I have thought about this a lot. Here is a descriptive list of the main colors on this website:

  • Light Glaucous Blue


    hsl(206, 61%, 88%)   

    This was the base color I found the color combination from, and it is both the background color of the entire website and the color of this text. I wanted a light blue, and , and so I chose this one because I liked the word "glaucous," which describes both a "dull grayish-green or blue color" and "covered with a powdery bloom like that on grapes." That is exactly what the color is: a dull grayish-blue, like the bitter starchy texture of touching a fruit fresh off its tree. I like that it is the luminous, powdery color you see through that indicates a fruit has barely been touched. I like the feeling it leaves in your mouth: the astringent sensation of your boots slipping on crunchy snow but on your tongue and teeth and cheeks.

    Saturation: 61 is the age of my Obaba when I was born.

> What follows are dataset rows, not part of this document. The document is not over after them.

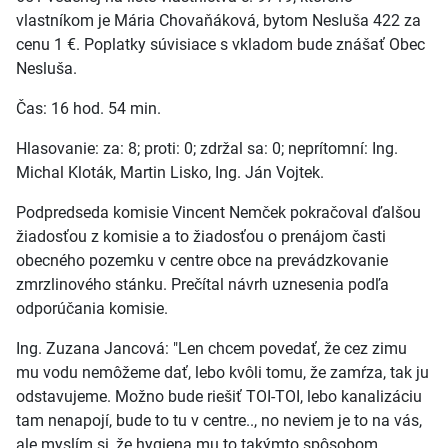
vlastníkom je Mária Chovaňáková, bytom Nesluša 422 za
cenu 1 €. Poplatky súvisiace s vkladom bude znášať Obec
Nesluša.
Čas: 16 hod. 54 min.
Hlasovanie: za: 8; proti: 0; zdržal sa: 0; neprítomní: Ing.
Michal Kloták, Martin Lisko, Ing. Ján Vojtek.
Podpredseda komisie Vincent Nemček pokračoval ďalšou
žiadosťou z komisie a to žiadosťou o prenájom časti
obecného pozemku v centre obce na prevádzkovanie
zmrzlinového stánku. Prečítal návrh uznesenia podľa
odporúčania komisie.
Ing. Zuzana Jancová: "Len chcem povedať, že cez zimu
mu vodu nemôžeme dať, lebo kvôli tomu, že zamŕza, tak ju
odstavujeme. Možno bude riešiť TOI-TOI, lebo kanalizáciu
tam nenapojí, bude to tu v centre.., no neviem je to na vás,
ale myslím si, že hygiena mu to takýmto spôsobom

    Lightness: 88 is the age of my Obaba as I write this—a very lucky age.

  • Cossack Green


    hsl(110, 97%, 20%)

    The background of this text block: a green like that kind of grass that is dark and long and particularly lush and always kind of wet feeling. ...I intend to do research about the "Cossack" aspect of this green, but in the meantime here is the Wikipedia page for the Cossack ethnic group. Lmk if you find any clues about green!

    It is the color of the sections on this page and my about page. On other pages it is occasionally used for borders and underlines, as an accent color.

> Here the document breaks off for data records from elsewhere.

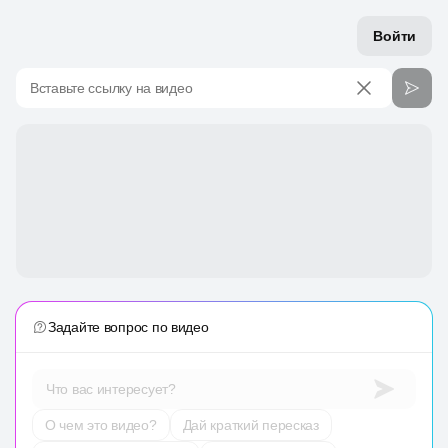
Войти
Вставьте ссылку на видео
Задайте вопрос по видео
Что вас интересует?
О чем это видео?
Дай краткий пересказ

    Saturation: 97 is my birth year and a nice high prime.

    Lightness: 20 is the age I was when my disabilities started to present themselves.

  • Deep Slate Olive


    hsl(108, 37%, 08%)   

    It appears as black, but is a dark dark dark green. You are looking up at a tree in a deep deep forest. It is used as a replacement for black in things like the outline of the lists on my lists page, and the text in the nav.

    Saturation: 37 is the age I thought my mother was for ~6 years of early childhood.

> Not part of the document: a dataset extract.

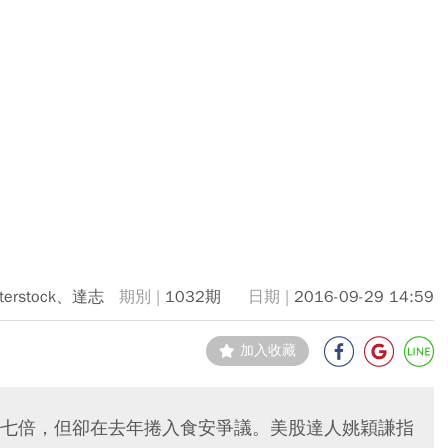
tterstock、達志
1032期
2016-09-29 14:59
加入收藏
七倍，但卻在去年捲入食安爭議。美股達人姚穎謙指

    Lightness: 08 is a significant year to me because it was the final year of US commemorative state quarter releases, and my most vivid memory of ~2002 is when my parents bought a collectible display map for them at a mall. The memory is so vivid because I thought 2008 was unfathomably far in the future. Now it no longer is unfathomably far in the future.

  • Grenadine Pink


    hsl(356, 100%, 90%)   

    It is used sparingly, and is the color of the glowing around these blocks and hyperlinks. Honestly it doesn't look like grenadine at all—it's more like a paler inner-lip color that may indicate anemia. Or, it's the pink of the horizon ~10 minutes before the deepest part of a great sunset.

    To be honest I may have amped up the lightness a little more than is true to the book. What is on this website is more like the book's "Fresh Color," which was one of my favorites but technically doesn't fit the scheme. Don't tell Sanzo.

    Saturation: 100% means full and complete saturation. Dripping, but also diffused as a drop-shadow filter.

    Lightness: 90 seconds / minutes / days are my favorite intervals of time. Can't explain why. Doesn't include hours, weeks, or years.

About type:

Picking typefaces stresses me out a lot, so this website is built almost entirely with web-safe fonts: Helvetica, sans-serif; Times, serif; monospace. (note: there are also web-safe color names!)

There are a few exceptions:

I occasionally use Hildegard von Bingen's litterae ignotae, the letters she developed to write her lingua ignota (using a font made by WurdBender on DeviantArt). I feel a personal connection to her for many reasons, and I use these letters to write something when I want it to be relatively secret. But I know they aren't truly secret—depending on what browser or computer or way of interacting with a website is used, some visitors may be able to read/hear it plainly. Many others cannot. And many who know and love me already know what it says!

I am using Jacquard 24 from Google Fonts for the h1 on this colophon page to make it more... book-y.